| name | frontend-dev |
| description | Implement product-grade frontend work for RustLearn or similar Next.js/React apps: app shell, auth/session UI, learner/teacher/organization/admin routes, permission-aware components, forms, data helpers, responsive layout, and UX refactors. Use when Codex is asked to build, refactor, or fix frontend code rather than only plan or test it. |
Frontend Dev
Core Posture
Build the actual product UI, not a prettier API test harness. Prefer route-based
learner, teacher, organization, and platform admin experiences over console
controls. Keep authorization permission-driven even when the UI is organized by
persona.
When working in RustLearn, read TODO/README.md, then the relevant milestone
file and TODO/00-self-criticism.md before editing code.
Workflow
- Identify the user flow, persona, route, primary action, and required backend
contract.
- Check whether the backend contract exists. If it does not, use
$backend-dev to implement it or record the gap before building fake UI
behavior.
- Implement with existing repo patterns first: Next.js app routes, React
components, CSS modules, local helpers, and existing Makefile checks.
- Build reusable components only when duplication or complexity is real.
- Cover loading, empty, denied, validation, conflict, network failure, backend
failure, success, and retry states where the flow can hit them.
- Verify desktop and mobile rendering with Browser or Playwright. Check console
health, no framework overlay, no horizontal overflow, and interaction proof.

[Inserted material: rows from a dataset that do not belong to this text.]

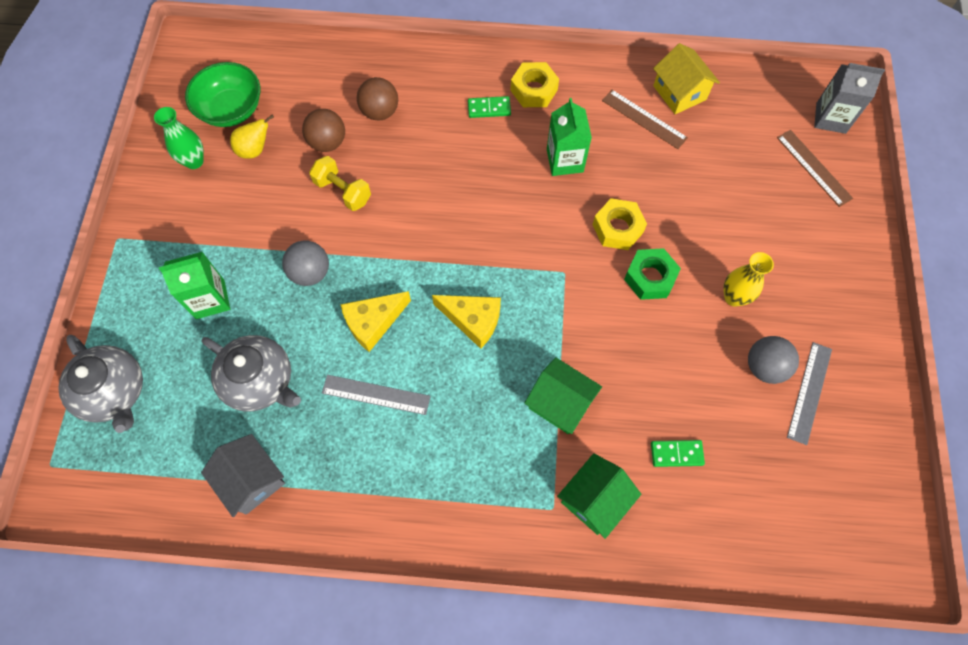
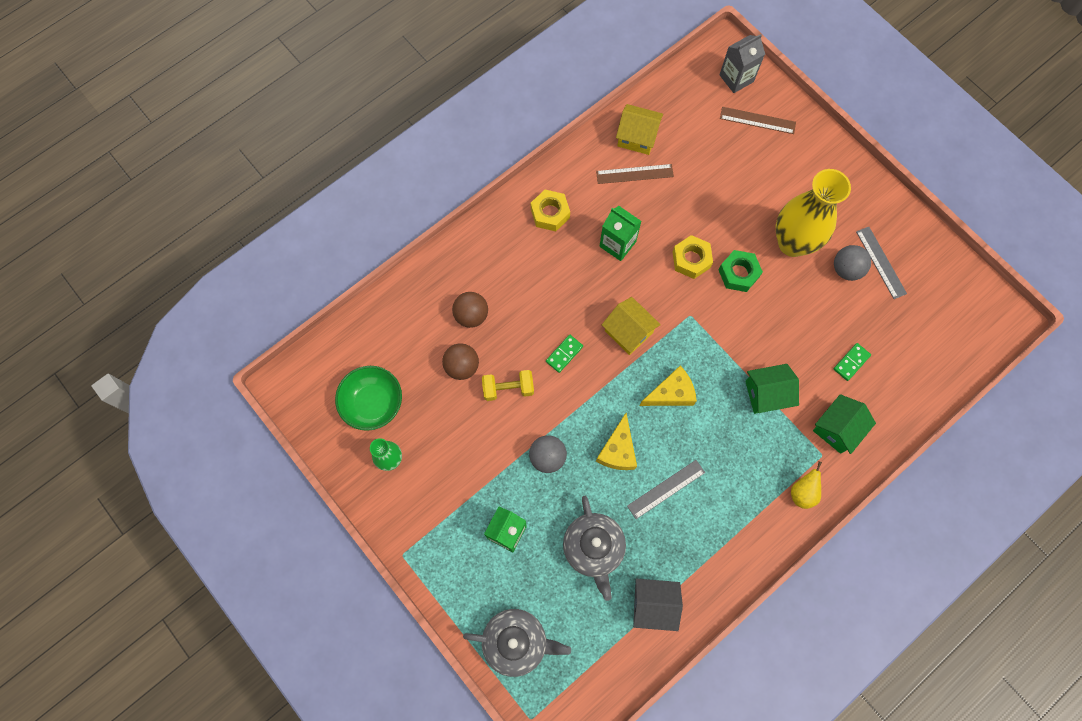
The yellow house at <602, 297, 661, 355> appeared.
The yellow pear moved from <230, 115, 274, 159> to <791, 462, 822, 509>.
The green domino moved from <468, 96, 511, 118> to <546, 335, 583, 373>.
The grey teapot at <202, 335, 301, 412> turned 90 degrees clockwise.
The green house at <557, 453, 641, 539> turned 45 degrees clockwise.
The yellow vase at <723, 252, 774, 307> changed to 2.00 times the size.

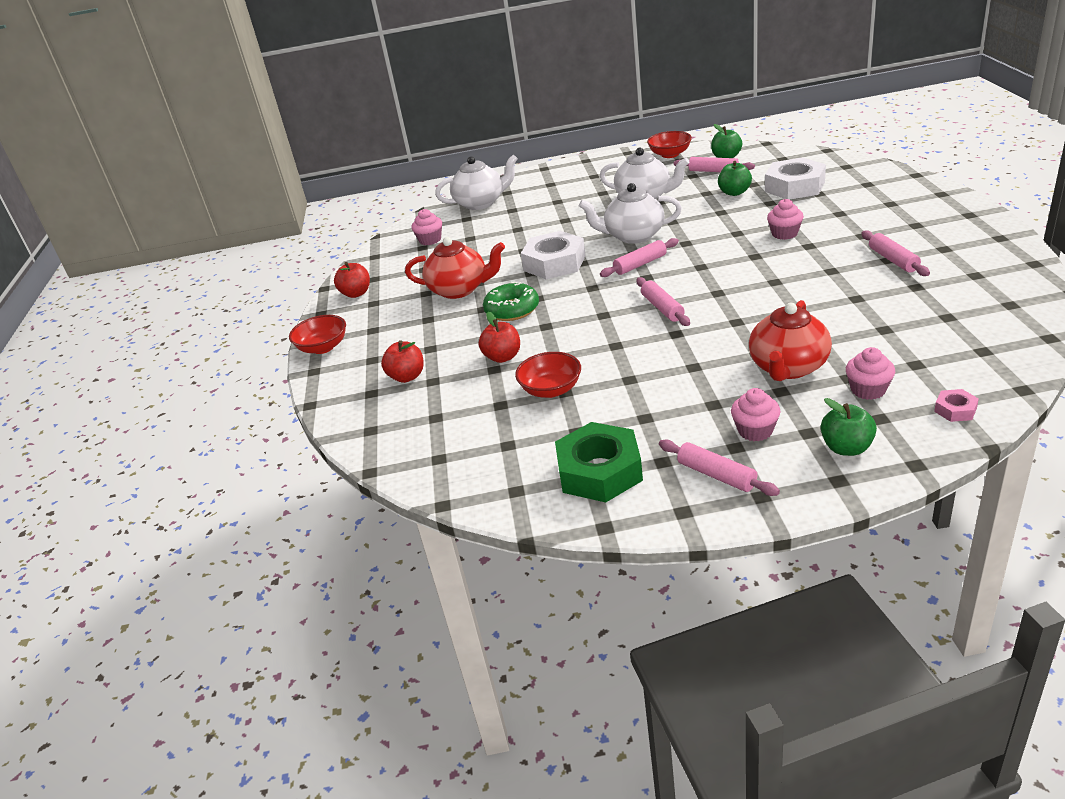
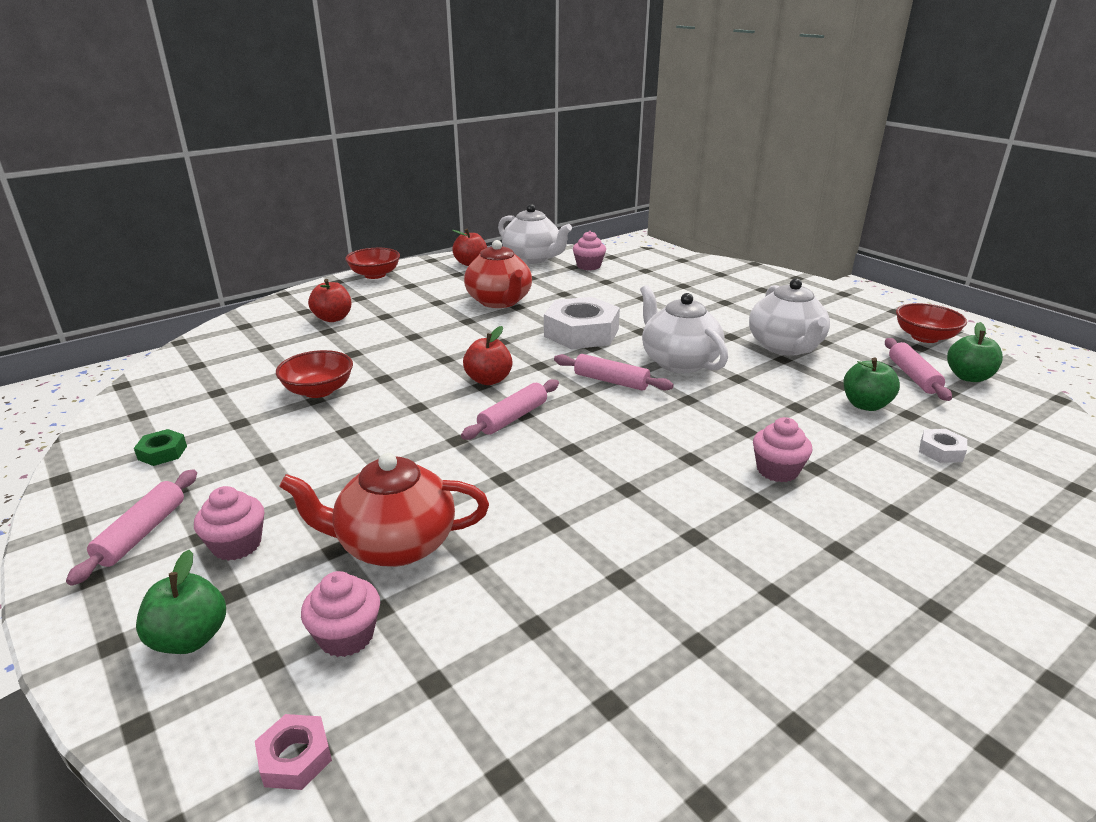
The green donut at <483, 282, 539, 321> disappeared.
The pink rolling pin at <861, 230, 930, 276> disappeared.
The white teapot moved from <435, 154, 518, 210> to <498, 204, 572, 264>.
The red apple moved from <479, 312, 520, 363> to <463, 326, 512, 385>.
The green nut at <555, 422, 643, 502> changed to 0.44 times the size.
The white nut at <765, 157, 826, 199> changed to 0.44 times the size.

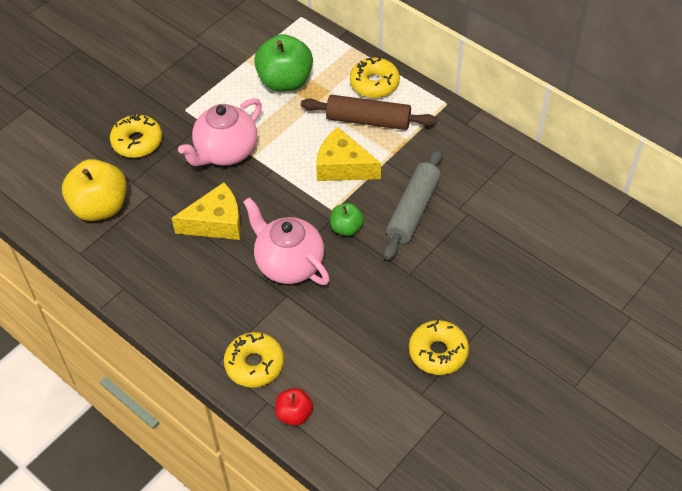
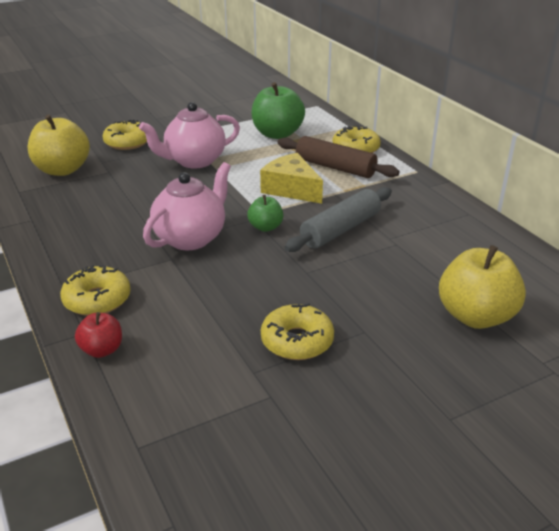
The yellow cheese at <172, 182, 241, 240> disappeared.
The yellow apple at <439, 245, 526, 329> appeared.
The pink teapot at <243, 197, 330, 285> turned 60 degrees clockwise.

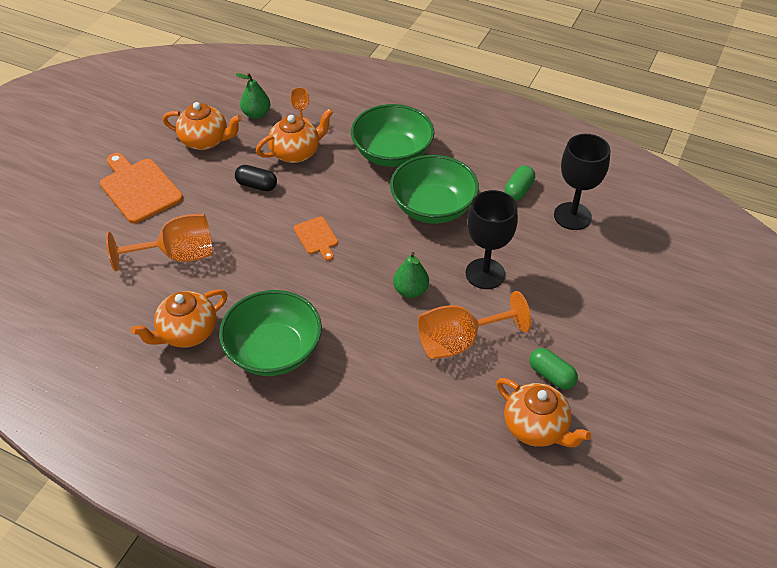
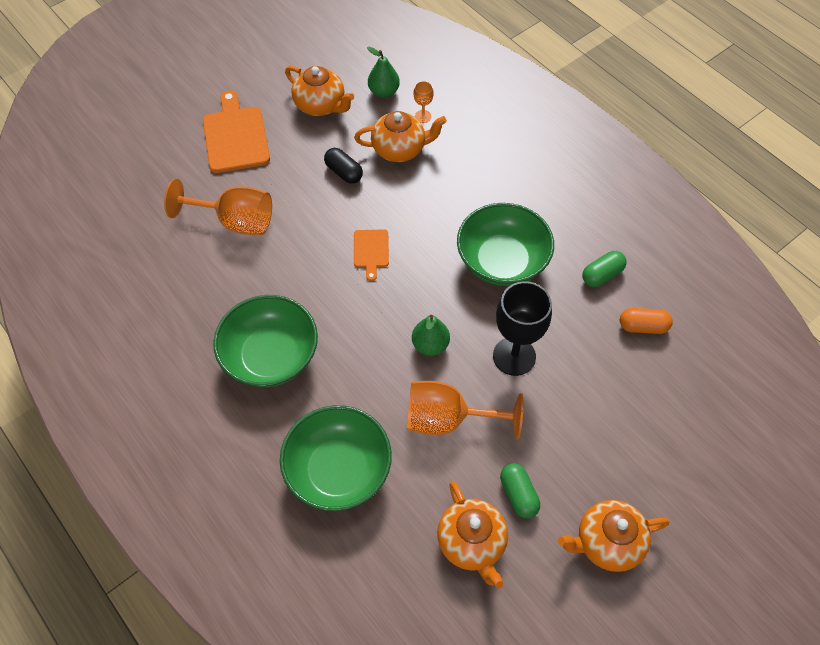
The orange teapot moved from <131, 289, 228, 348> to <558, 500, 669, 572>.
The green bowl moved from <351, 104, 435, 167> to <280, 405, 392, 511>.
The black goblet at <554, 134, 610, 230> was replaced by the orange capsule at <620, 308, 673, 334>.

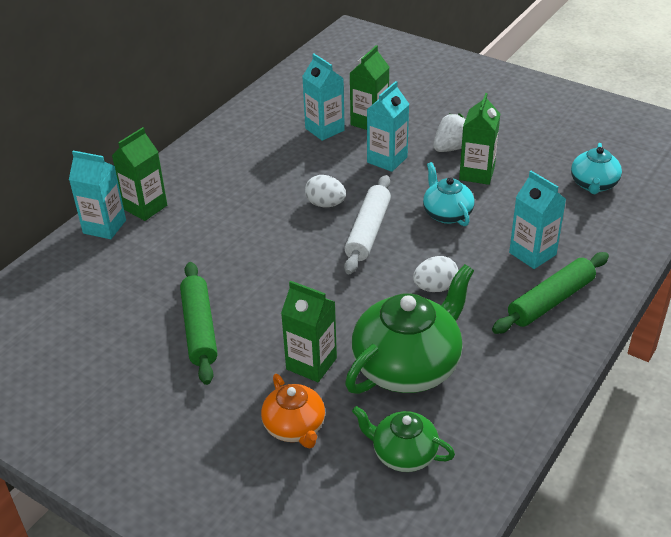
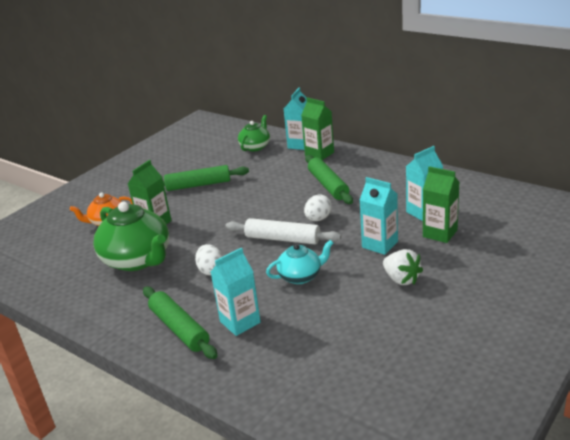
The green carton at <459, 93, 500, 185> disappeared.
The turquoise teapot at <571, 143, 622, 194> disappeared.
The green rolling pin at <305, 155, 353, 204> appeared.
The green teapot moved from <352, 406, 455, 472> to <238, 115, 270, 152>.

- Run relevant frontend checks, then Docker Compose or Kubernetes checks when
the changed route is deployed there.
RustLearn Guardrails
- Treat
web/src/app/page.tsx as the current operations console until it is
moved to /ops.
- Do not make normal users paste JWTs, type raw ids, or toggle permissions.
- Use resolved platform, organization, course, and delegated permissions for UI
affordances.
- Keep product screens mobile-first for the first viewport and primary action.
- Preserve user input on validation, permission, network, and session failures
where possible.
- Keep runtime verification honest: product routes must be tested, not only
/healthz or operations-console smoke text.
Handoffs
- Use
$product-owner when value, acceptance, or scope is unclear.
- Use
$product-manager when sequencing, dependencies, or roadmap updates are
unclear.
- Use
$backend-dev when a route needs new or changed API contracts,
permissions, migrations, services, or repositories.
- Use
$manual-tester for rendered user-flow QA.
- Use
$automatic-tester for repeatable test coverage and runtime smoke gates.